As I was not aware of the full history of Mrs Tongs diagnosis and consequential choice to refuse treatment I am making the assumption that she made a fully informed decision. Since the advent of the patient’s charter in 1991 the need for patients to exercise their rights and to make decisions about their care was highlighted. Since then we have had various guides outlining what patients have a right to expect and what are the duties of health professionals. One such document is the CoPC which highlights our role as nurses to respect the autonomy of the patient; the patient’s right to decide whether or not to undergo treatment and all have a right to receive information about their condition.
Henderson (2002) argues that she does not believe this always happens. In her study she looked at the roles of the nurse and patient and whether there is a true partnership between them. She identified factors where nurses withheld information from the patient because of beliefs that the nurse “knows best”, the patient held little or no medical knowledge and the need for the nurse to hold onto their power i.e. knowledge is power.
Such personal values and beliefs, if the CoPC were followed explicitly, would be superseded. But as highlighted earlier, we come into nursing with our own personal ethics and beliefs which occasionally contradict those ethics that we learn about when train as nurses. Botes (2000) refers to these ethics as the ethics of care, which are the personal ethics that we hold with regards to involvement with others, and the ethics of justice, the ethics that are based upon universal rules and principles.
When I first learned of Mrs Tong’s refusal to treatment my immediate feelings were of shock. This was prior to getting to know Mrs Tong a little better and my literature searches. The feelings that I had were based upon the values that I had come into nursing with, the belief that to refuse treatment would be the wrong choice to make and the trained health professional knew what was best for the patient. Through communication and slowly building a relationship with Mrs Tong I learned that she was fully aware of the implications of her decision. She enjoyed our daily visits to change her dressings and it was obvious that she and the district nurse had built a close working relationship in the time that they had known each other. I learned a little of the complementary therapies that she used and saw that she felt very positive about them and how they improved the quality of her life.

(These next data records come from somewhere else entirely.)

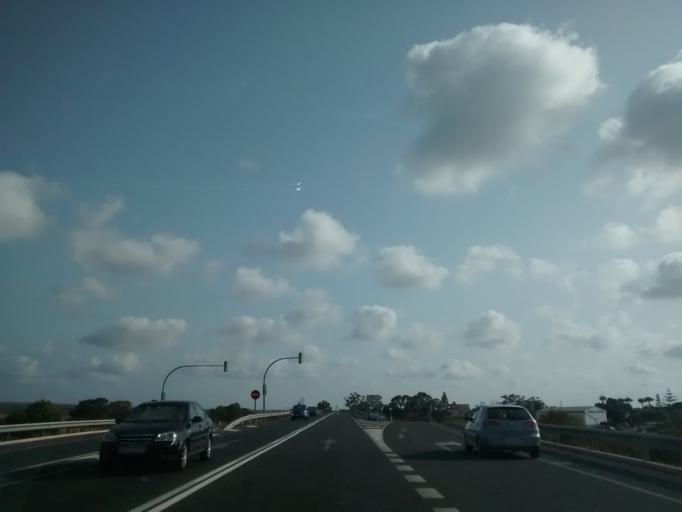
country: ES
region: Valencia
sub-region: Provincia de Alicante
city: Santa Pola
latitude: 38.2619
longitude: -0.5443
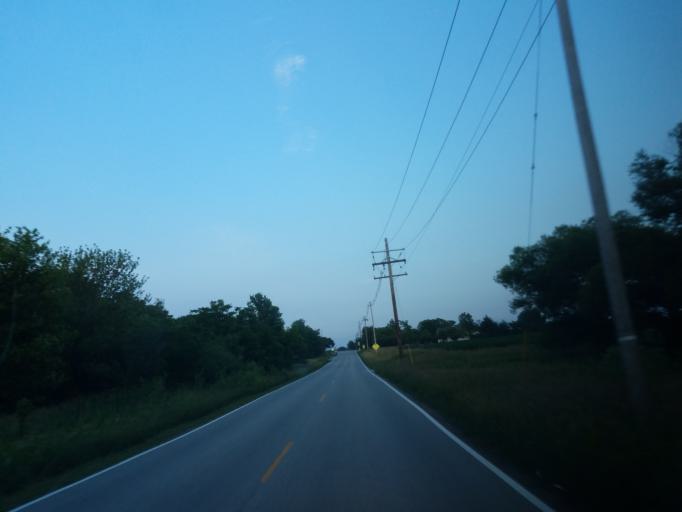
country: US
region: Illinois
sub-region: McLean County
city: Bloomington
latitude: 40.4416
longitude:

Whilst reflecting on the development from the beginning of my second year to the present I am able to witness the changes made from a student who when uncertain and confused slid back into a task centred role to one more competent and confident with a client centred approach. The experiences gained throughout placements and the role of using literature found in journals and books to improve my practice has facilitated my growth and development. Robinson (1996) writes that the importance of evidence based care enables professionals to assess, implement and evaluate everyday situations and should be seen as a means of enhancing our role.
In conclusion I have found the experiences and learning I have had throughout my second year of training have enabled me to see the greater role played by the nurse. I look with anticipation to what the experiences of the third year have to offer.